Rewrite the part of the entries that opens with the line containing "order: Myrtales" and closes with the line containing "scientific name: Heliconia densiflora", changing every "common name" to "vernacular name" and leaving everything else as it is.

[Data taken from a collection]
^^^^
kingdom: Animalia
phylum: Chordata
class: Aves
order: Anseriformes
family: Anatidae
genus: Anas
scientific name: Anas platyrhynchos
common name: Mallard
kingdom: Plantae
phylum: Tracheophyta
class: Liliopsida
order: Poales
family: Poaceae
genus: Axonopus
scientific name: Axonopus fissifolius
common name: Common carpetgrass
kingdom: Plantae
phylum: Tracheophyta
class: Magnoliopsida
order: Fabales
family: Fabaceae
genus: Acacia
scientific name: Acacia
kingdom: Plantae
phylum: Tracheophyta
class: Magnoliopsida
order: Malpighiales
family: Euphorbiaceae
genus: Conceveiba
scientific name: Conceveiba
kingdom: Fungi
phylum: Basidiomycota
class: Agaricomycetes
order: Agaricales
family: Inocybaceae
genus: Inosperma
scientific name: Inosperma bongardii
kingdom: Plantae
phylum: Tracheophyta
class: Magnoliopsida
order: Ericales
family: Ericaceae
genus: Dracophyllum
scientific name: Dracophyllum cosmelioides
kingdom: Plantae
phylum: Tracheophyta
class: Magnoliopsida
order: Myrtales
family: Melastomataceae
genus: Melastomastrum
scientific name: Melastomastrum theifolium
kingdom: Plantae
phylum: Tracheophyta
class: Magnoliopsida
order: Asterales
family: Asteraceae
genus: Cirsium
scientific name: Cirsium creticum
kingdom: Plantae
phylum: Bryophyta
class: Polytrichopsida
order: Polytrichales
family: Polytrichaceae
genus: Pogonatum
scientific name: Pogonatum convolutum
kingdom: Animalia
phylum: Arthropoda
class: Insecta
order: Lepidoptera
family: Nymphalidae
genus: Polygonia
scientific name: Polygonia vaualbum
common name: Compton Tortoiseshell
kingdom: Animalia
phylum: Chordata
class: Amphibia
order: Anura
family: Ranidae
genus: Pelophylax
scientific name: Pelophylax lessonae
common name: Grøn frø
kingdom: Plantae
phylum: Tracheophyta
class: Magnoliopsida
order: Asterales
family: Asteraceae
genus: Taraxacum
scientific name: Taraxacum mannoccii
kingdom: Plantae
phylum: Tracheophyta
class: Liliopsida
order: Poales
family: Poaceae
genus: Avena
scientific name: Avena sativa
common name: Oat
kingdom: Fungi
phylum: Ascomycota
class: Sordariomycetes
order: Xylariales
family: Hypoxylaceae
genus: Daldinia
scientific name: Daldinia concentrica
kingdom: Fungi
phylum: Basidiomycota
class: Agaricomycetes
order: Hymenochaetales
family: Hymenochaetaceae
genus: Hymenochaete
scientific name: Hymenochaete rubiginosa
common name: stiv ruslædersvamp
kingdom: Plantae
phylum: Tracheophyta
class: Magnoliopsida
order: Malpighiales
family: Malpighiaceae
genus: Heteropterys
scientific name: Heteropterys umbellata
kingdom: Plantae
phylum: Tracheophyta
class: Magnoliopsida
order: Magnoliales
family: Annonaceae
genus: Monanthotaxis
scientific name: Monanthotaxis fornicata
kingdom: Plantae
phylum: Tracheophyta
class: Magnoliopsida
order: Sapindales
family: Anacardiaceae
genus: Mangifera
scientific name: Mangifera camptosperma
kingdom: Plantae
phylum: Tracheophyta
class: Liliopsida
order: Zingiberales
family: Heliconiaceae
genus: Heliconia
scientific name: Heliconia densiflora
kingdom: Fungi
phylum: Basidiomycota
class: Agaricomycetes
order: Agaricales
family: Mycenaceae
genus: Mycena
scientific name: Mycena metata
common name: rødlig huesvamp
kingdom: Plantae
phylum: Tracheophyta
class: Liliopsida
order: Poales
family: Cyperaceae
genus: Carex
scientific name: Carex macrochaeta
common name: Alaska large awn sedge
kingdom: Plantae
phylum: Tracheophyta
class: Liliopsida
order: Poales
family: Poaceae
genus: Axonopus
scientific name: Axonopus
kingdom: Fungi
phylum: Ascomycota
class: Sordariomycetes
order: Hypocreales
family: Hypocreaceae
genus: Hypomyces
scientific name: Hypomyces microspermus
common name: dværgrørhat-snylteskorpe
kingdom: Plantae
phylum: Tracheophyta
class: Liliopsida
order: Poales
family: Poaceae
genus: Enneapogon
^^^^
» Full answer:
order: Myrtales
family: Melastomataceae
genus: Melastomastrum
scientific name: Melastomastrum theifolium
kingdom: Plantae
phylum: Tracheophyta
class: Magnoliopsida
order: Asterales
family: Asteraceae
genus: Cirsium
scientific name: Cirsium creticum
kingdom: Plantae
phylum: Bryophyta
class: Polytrichopsida
order: Polytrichales
family: Polytrichaceae
genus: Pogonatum
scientific name: Pogonatum convolutum
kingdom: Animalia
phylum: Arthropoda
class: Insecta
order: Lepidoptera
family: Nymphalidae
genus: Polygonia
scientific name: Polygonia vaualbum
vernacular name: Compton Tortoiseshell
kingdom: Animalia
phylum: Chordata
class: Amphibia
order: Anura
family: Ranidae
genus: Pelophylax
scientific name: Pelophylax lessonae
vernacular name: Grøn frø
kingdom: Plantae
phylum: Tracheophyta
class: Magnoliopsida
order: Asterales
family: Asteraceae
genus: Taraxacum
scientific name: Taraxacum mannoccii
kingdom: Plantae
phylum: Tracheophyta
class: Liliopsida
order: Poales
family: Poaceae
genus: Avena
scientific name: Avena sativa
vernacular name: Oat
kingdom: Fungi
phylum: Ascomycota
class: Sordariomycetes
order: Xylariales
family: Hypoxylaceae
genus: Daldinia
scientific name: Daldinia concentrica
kingdom: Fungi
phylum: Basidiomycota
class: Agaricomycetes
order: Hymenochaetales
family: Hymenochaetaceae
genus: Hymenochaete
scientific name: Hymenochaete rubiginosa
vernacular name: stiv ruslædersvamp
kingdom: Plantae
phylum: Tracheophyta
class: Magnoliopsida
order: Malpighiales
family: Malpighiaceae
genus: Heteropterys
scientific name: Heteropterys umbellata
kingdom: Plantae
phylum: Tracheophyta
class: Magnoliopsida
order: Magnoliales
family: Annonaceae
genus: Monanthotaxis
scientific name: Monanthotaxis fornicata
kingdom: Plantae
phylum: Tracheophyta
class: Magnoliopsida
order: Sapindales
family: Anacardiaceae
genus: Mangifera
scientific name: Mangifera camptosperma
kingdom: Plantae
phylum: Tracheophyta
class: Liliopsida
order: Zingiberales
family: Heliconiaceae
genus: Heliconia
scientific name: Heliconia densiflora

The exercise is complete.